■ Required action
Write down the lines exactly as they appear, from the one that contains "Atrapan a individuos armados con" through the final line of the records, so that both ends are kept and no pictures come along.

■ Source data
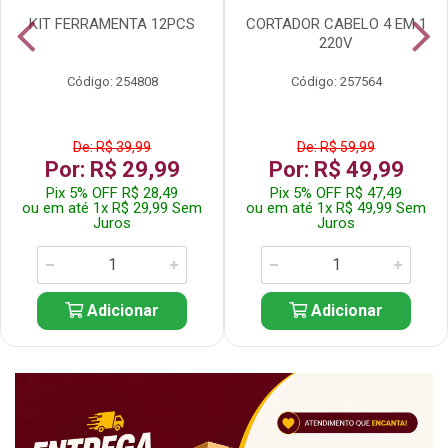
KIT FERRAMENTA 12PCS
CORTADOR CABELO 4 EM 1
220V
Código: 254808
Código: 257564
De: R$ 39,99
De: R$ 59,99
Por: R$ 29,99
Por: R$ 49,99
Pix 5% OFF R$ 28,49
Pix 5% OFF R$ 47,49
ou em até 1x R$ 29,99 Sem
ou em até 1x R$ 49,99 Sem
Juros
Juros
Adicionar
Adicionar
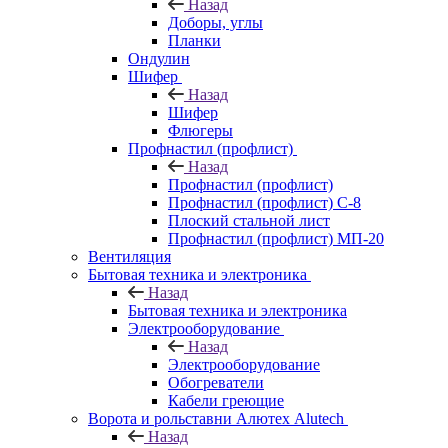
Назад
Доборы, углы
Планки
Ондулин
Шифер
Назад
Шифер
Флюгеры
Профнастил (профлист)
Назад
Профнастил (профлист)
Профнастил (профлист) С-8
Плоский стальной лист
Профнастил (профлист) МП-20
Вентиляция
Бытовая техника и электроника
Назад
Бытовая техника и электроника
Электрооборудование
Назад
Электрооборудование
Обогреватели
Кабели греющие
Ворота и рольставни Алютех Alutech
Назад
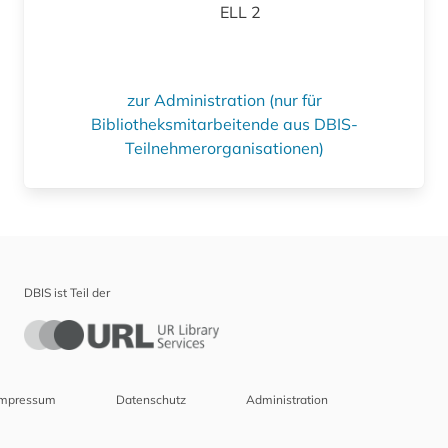
ELL 2
zur Administration (nur für
Bibliotheksmitarbeitende aus DBIS-
Teilnehmerorganisationen)
DBIS ist Teil der
Impressum
Datenschutz
Administration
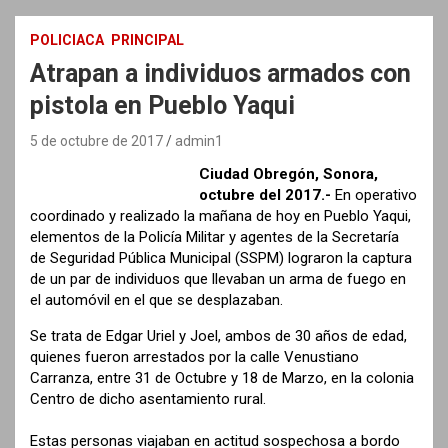
POLICIACA
PRINCIPAL
Atrapan a individuos armados con
pistola en Pueblo Yaqui
5 de octubre de 2017
admin1
Ciudad Obregón, Sonora,
octubre del 2017.-
En operativo
coordinado y realizado la mañana de hoy en Pueblo Yaqui,
elementos de la Policía Militar y agentes de la Secretaría
de Seguridad Pública Municipal (SSPM) lograron la captura
de un par de individuos que llevaban un arma de fuego en
el automóvil en el que se desplazaban.
Se trata de Edgar Uriel y Joel, ambos de 30 años de edad,
quienes fueron arrestados por la calle Venustiano
Carranza, entre 31 de Octubre y 18 de Marzo, en la colonia
Centro de dicho asentamiento rural.
Estas personas viajaban en actitud sospechosa a bordo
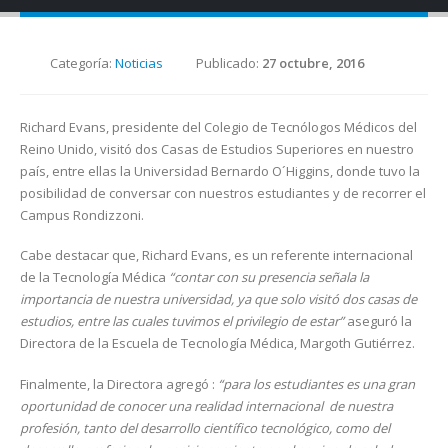
Categoría:
Noticias
Publicado:
27 octubre, 2016
Richard Evans, presidente del Colegio de Tecnólogos Médicos del
Reino Unido, visitó dos Casas de Estudios Superiores en nuestro
país, entre ellas la Universidad Bernardo O´Higgins, donde tuvo la
posibilidad de conversar con nuestros estudiantes y de recorrer el
Campus Rondizzoni.
Cabe destacar que, Richard Evans, es un referente internacional
de la Tecnología Médica
“contar con su presencia señala la
importancia de nuestra universidad, ya que solo visitó dos casas de
estudios, entre las cuales tuvimos el privilegio de estar”
aseguró la
Directora de la Escuela de Tecnología Médica, Margoth Gutiérrez.
Finalmente, la Directora agregó :
“para los estudiantes es una gran
oportunidad de conocer una realidad internacional de nuestra
profesión, tanto del desarrollo científico tecnológico, como del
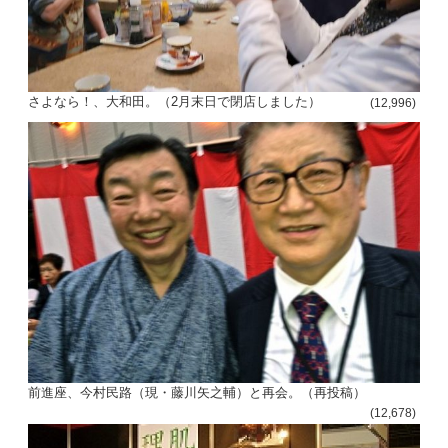
さよなら！、大和田。（2月末日で閉店しました）
(12,996)
前進座、今村民路（現・藤川矢之輔）と再会。（再投稿）
(12,678)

■ Answer to this task
Atrapan a individuos armados con
pistola en Pueblo Yaqui
5 de octubre de 2017
admin1
Ciudad Obregón, Sonora,
octubre del 2017.-
En operativo
coordinado y realizado la mañana de hoy en Pueblo Yaqui,
elementos de la Policía Militar y agentes de la Secretaría
de Seguridad Pública Municipal (SSPM) lograron la captura
de un par de individuos que llevaban un arma de fuego en
el automóvil en el que se desplazaban.
Se trata de Edgar Uriel y Joel, ambos de 30 años de edad,
quienes fueron arrestados por la calle Venustiano
Carranza, entre 31 de Octubre y 18 de Marzo, en la colonia
Centro de dicho asentamiento rural.
Estas personas viajaban en actitud sospechosa a bordo
Categoría:
Noticias
Publicado:
27 octubre, 2016
Richard Evans, presidente del Colegio de Tecnólogos Médicos del
Reino Unido, visitó dos Casas de Estudios Superiores en nuestro
país, entre ellas la Universidad Bernardo O´Higgins, donde tuvo la
posibilidad de conversar con nuestros estudiantes y de recorrer el
Campus Rondizzoni.
Cabe destacar que, Richard Evans, es un referente internacional
de la Tecnología Médica
“contar con su presencia señala la
importancia de nuestra universidad, ya que solo visitó dos casas de
estudios, entre las cuales tuvimos el privilegio de estar”
aseguró la
Directora de la Escuela de Tecnología Médica, Margoth Gutiérrez.
Finalmente, la Directora agregó :
“para los estudiantes es una gran
oportunidad de conocer una realidad internacional de nuestra
profesión, tanto del desarrollo científico tecnológico, como del
さよなら！、大和田。（2月末日で閉店しました）
(12,996)
前進座、今村民路（現・藤川矢之輔）と再会。（再投稿）
(12,678)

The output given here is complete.